Due to the shortcomings of both delivery methods described above, the question arises as to whether in the current situation there is no other possibility for an effective delivery method. Electronic communication could be another one. However, there is no doubt that an ordinary e-mail or text message will not meet the standards of written form. The Supreme Court has also decided that these standards will not be met by a notice sent by fax, or scans or photographs of the signed notice document sent as e-mail attachments.
However, it is worth referring, on the basis of Art. 300 of the Labour Code, to Art. 781 § 2 of the Civil Code, which equates declarations of will made electronically with those made in writing. According to the legal definition, electronic form is preserved when the declaration of will is made electronically and bears a qualified electronic signature. This means that it will be lawful to send the termination notice to the employee, e.g. by e-mail, as long as the e-mail is accompanied by a qualified electronic signature by the employer (or a duly authorised person).
When determining the moment of the termination notice’s delivery in electronic form, reference should be made to Art. 61 § 2 of the Civil Code, according to which a declaration of will expressed electronically is made to another person as soon as it has been introduced to an electronic means of communication in such a way as to enable that person to become familiar with its content. According to the Supreme Court, “the declaration of will in electronic form is made on-line at the moment of its transition to an IT system operated and controlled by the recipient, i.e. when the declaration is accepted by the recipient’s server and the relevant data is registered on it”. In other words, the moment of the notice’s delivery by e-mail is the moment of its appearance in the employee’s inbox. The employer will bear the burden of proving this. Therefore, it would be safest to send the notice to terminate to the employee’s company e-mail address, provided that the employee is obliged to use it or at least has the possibility to log in to it outside the workplace.
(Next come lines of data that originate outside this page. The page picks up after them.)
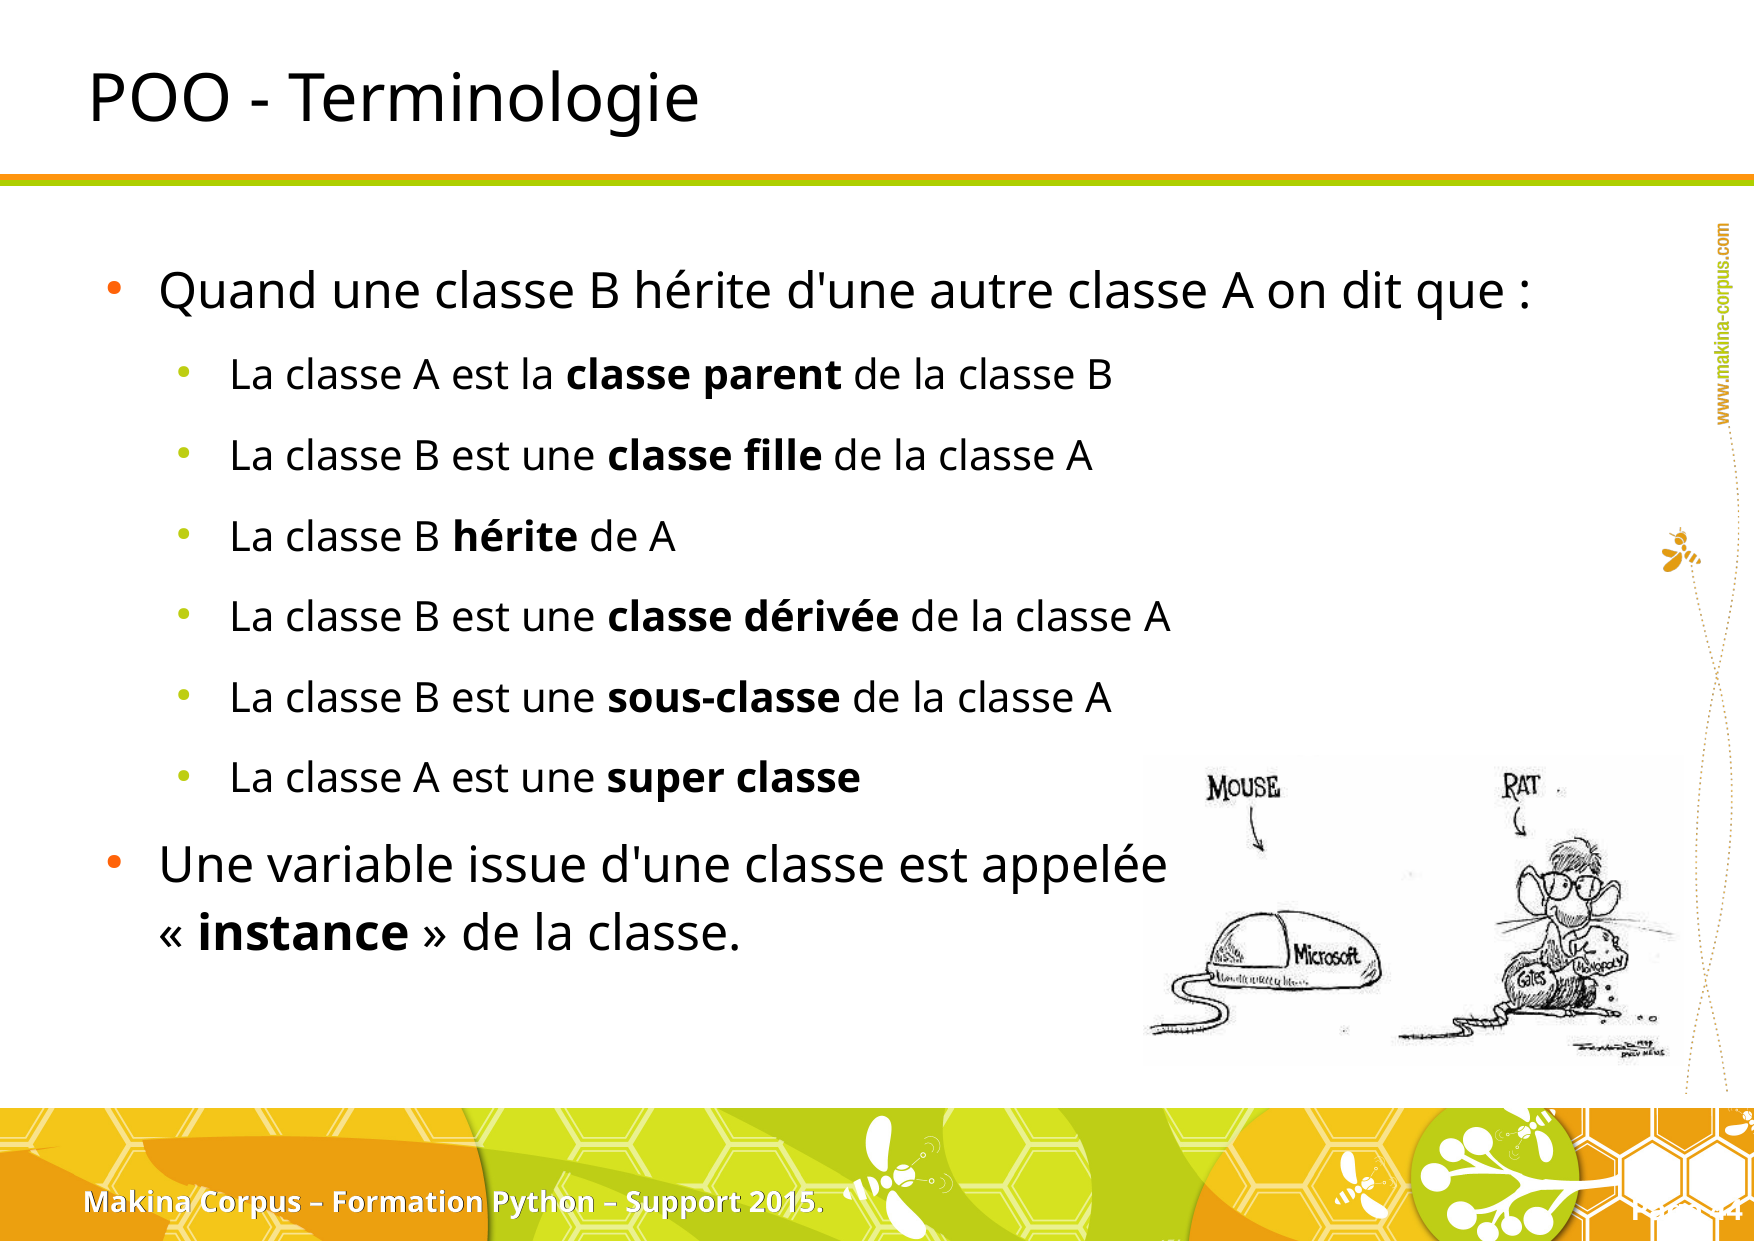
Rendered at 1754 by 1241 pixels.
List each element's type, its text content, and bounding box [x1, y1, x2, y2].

list Quand une classe B hérite d'une autre classe A on dit que : La classe A est la classe parent de la classe B La classe B est une classe fille de la classe A La classe B hérite de A La classe B est une classe dérivée de la classe A La classe B est une sous-classe de la classe A La classe A est une super classe Une variable issue d'une classe est appelée « instance » de la classe. [87, 254, 1667, 975]
picture [0, 1108, 1754, 1241]
picture [1142, 203, 1754, 1093]
title POO - Terminologie [87, 31, 1667, 160]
When sending a notice to terminate to another e-mail address of an employee which is known to the employer, a message delivery confirmation function (currently available in most e-mail programmes) and the confirmation provided by the certification body providing the qualified signature service can be used. Requesting an acknowledgement of the message’s receipt by the employee is also recommended. Such an acknowledgement will only be an additional proof of delivery of the message and its absence will not in itself affect the effectiveness of delivery.
In any case, it is advised to inform the employee of the intention to send a notice, e.g. by videocall. As in the case of postal correspondence, it will be the employee’s responsibility to prove that they cannot read the notice to terminate.
A qualified electronic signature must be paid for, but for most entrepreneurs it will not be a big expense, and its use may prove to be a significant help in running a business, not only when terminating employment contracts and not only during the pandemic.